Como observou o historiador Avi Shlaim , “ao rotular os seus oponentes políticos como terroristas, Israel absolve-se da necessidade de falar com eles e obtém passe livre dos seus aliados ocidentais para recorrer ao modus operandi em que está viciado – força militar nua e crua”. ”.
Foi sob tal pressão do lobby israelita que o governo do Reino Unido proscreveu a ala política do Hamas como organização terrorista em 2021.
Amigos de Israel
Em Outubro de 2023, o TPI apresentou provas ao parlamento instando o governo do Reino Unido a proibir o IRGC.
“O Reino Unido – juntamente com os parceiros internacionais – não conseguiu restringir as ambições hegemónicas e as atividades desestabilizadoras do Irão”, argumentou.
Utilizando perguntas parlamentares, os responsáveis do CFI também
Os seus esforços são acompanhados pela LFI, cuja “agenda política para o Médio Oriente” para o próximo governo trabalhista apela ao partido para “recuar” contra o “regime cada vez mais duro e repressivo no Irão”. Apela à proibição “do IRGC como organização terrorista com efeitos imediatos”.
“Todos os sinais indicam que estamos a caminhar para uma grande escalada, tanto dentro do Irão como no estrangeiro”, acrescenta o relatório.
Os trabalhistas sob o comando de Keir Starmer têm sido mais receptivos do que os conservadores à adopção de medidas mais duras contra o Irão.
No ano passado, os ministros-sombra David Lammy e Yvette Cooper anunciaram que “o IRGC está a comportar-se como uma organização terrorista e deve agora ser proscrito como tal”.
'Vá atrás da organização-mãe'
O Grupo Parlamentar de Todos os Partidos Grã-Bretanha-Israel também tem sido vocal no esforço para isolar o Irão.
Em Abril de 2023, o grupo enviou uma carta a Rishi Sunak, assinada por 125 parlamentares de vários partidos, instando o primeiro-ministro a proscrever o IRGC.
“Afinal, o IRGC é o principal financiador, fornecedor e treinador” do Hamas e do Hezbollah, escreveu o grupo. “Cabe ao Governo ir atrás da organização-mãe”.
Os principais financiadores do APPG incluíram o Ministério dos Negócios Estrangeiros israelita, bem como a Cedars Oak Ltd, uma empresa propriedade dos lobistas pró-Israel Jonathan Mendelsohn e Stuart Polak.
Polak foi diretor de finanças entre 1989 e 2015, após o que se tornou presidente honorário da organização.
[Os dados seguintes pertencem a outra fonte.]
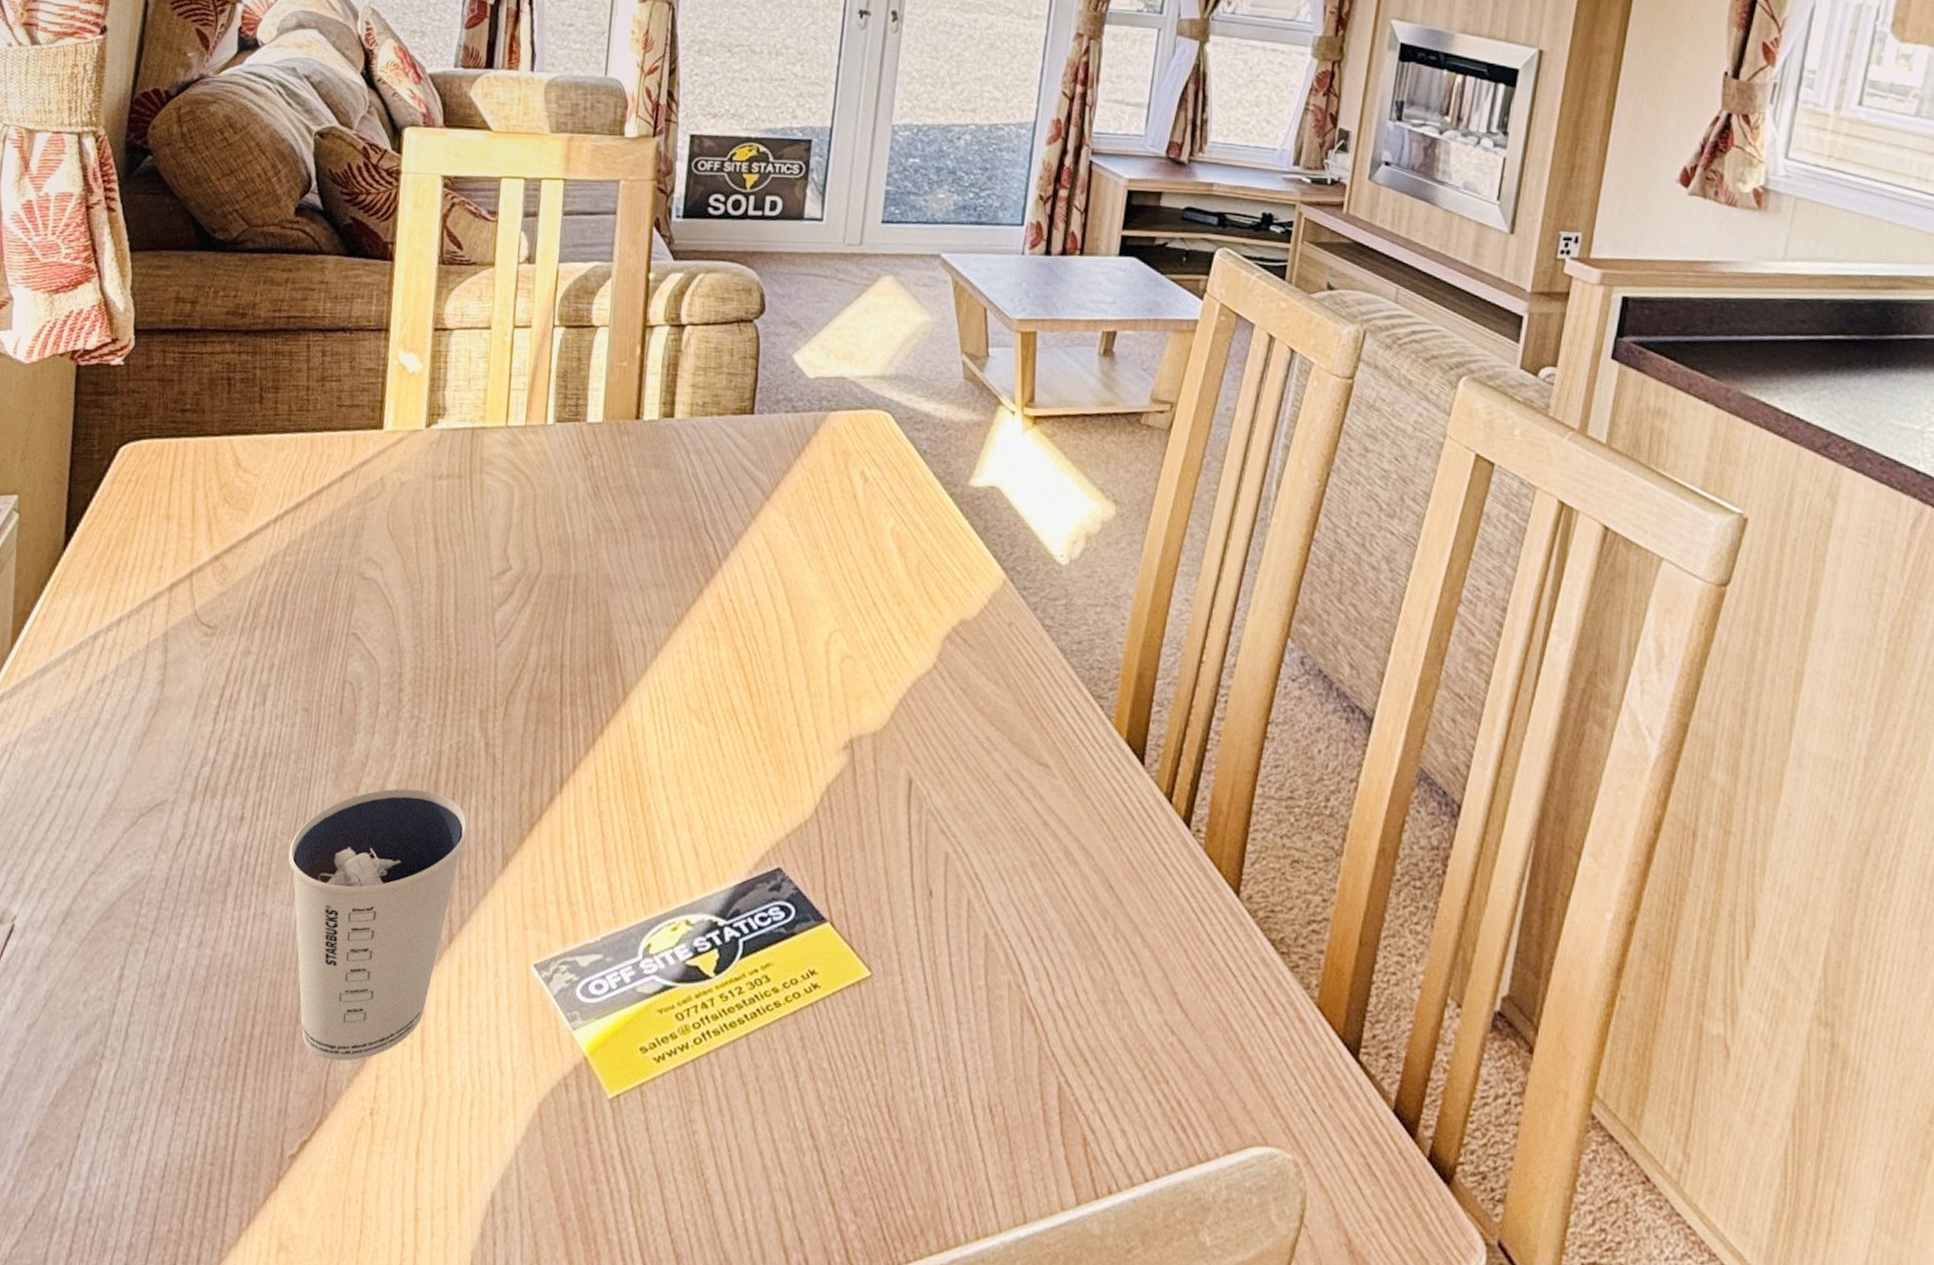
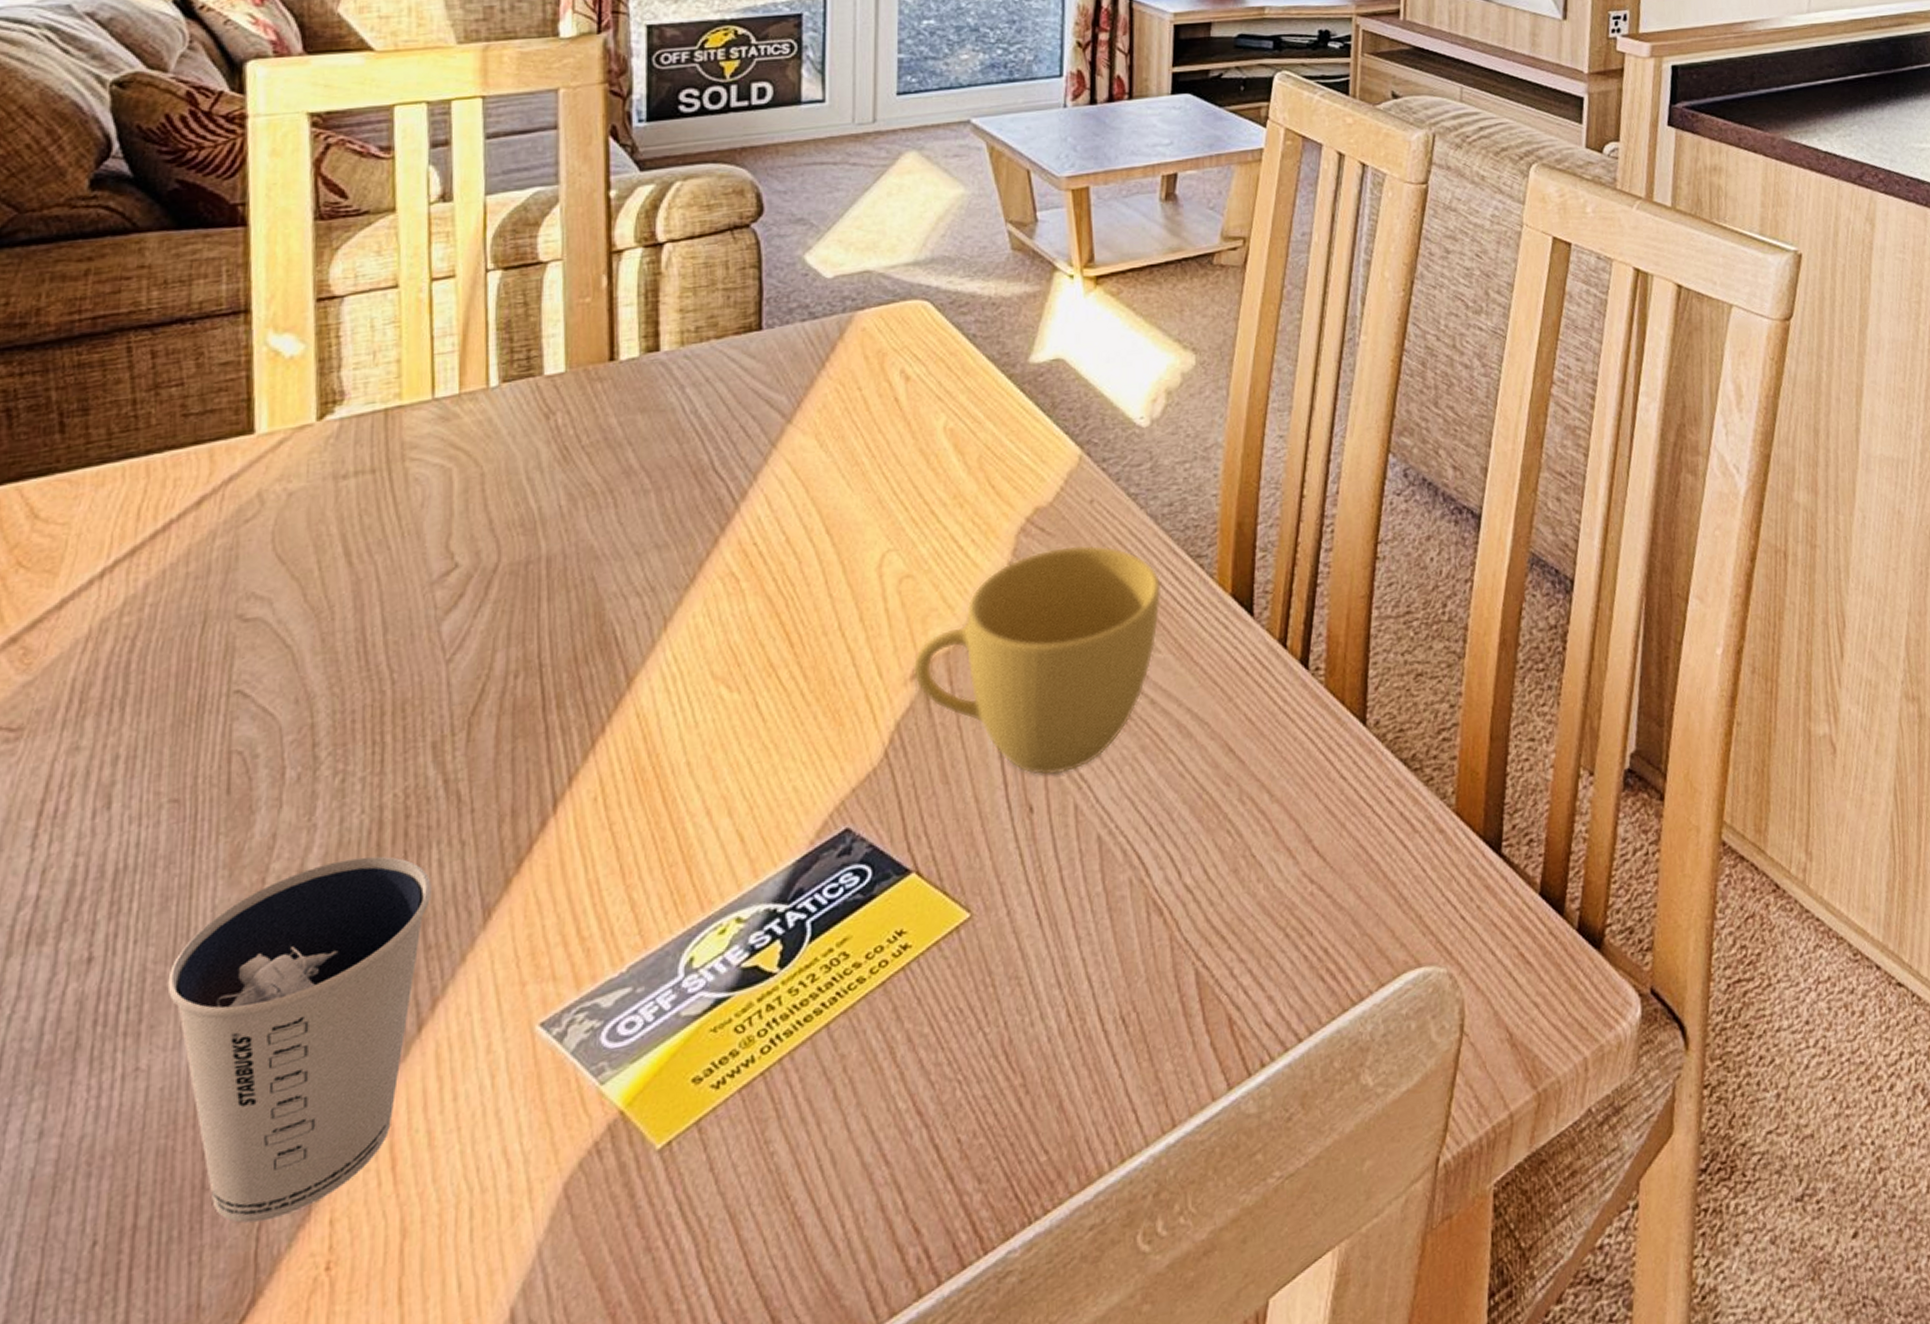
cup: none [845,660,1064,868] -> present [912,546,1162,776]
Durante a década de 1990, Polak encorajou o governo do Reino Unido a proscrever a Organização para a Libertação da Palestina (OLP) como organização terrorista.
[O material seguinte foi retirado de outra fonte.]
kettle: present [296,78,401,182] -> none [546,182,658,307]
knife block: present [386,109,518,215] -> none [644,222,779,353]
Como o Declassified relatou recentemente , “então, como agora, um objectivo fundamental para o lobby de Israel [é] fazer com que os governos ocidentais rotulem os seus críticos (da OLP à agência de ajuda UNRWA) como grupos terroristas, a fim de os deslegitimar”.
Imagem: Apoiantes do xá deposto protestam em Londres pela mudança do regime iraniano. (Foto: Artūras Kokorevas/Pexels)
* John McEvoy é um jornalista independente que escreveu para International History Review, The Canary, Tribune Magazine, Jacobin e Brasil Wire.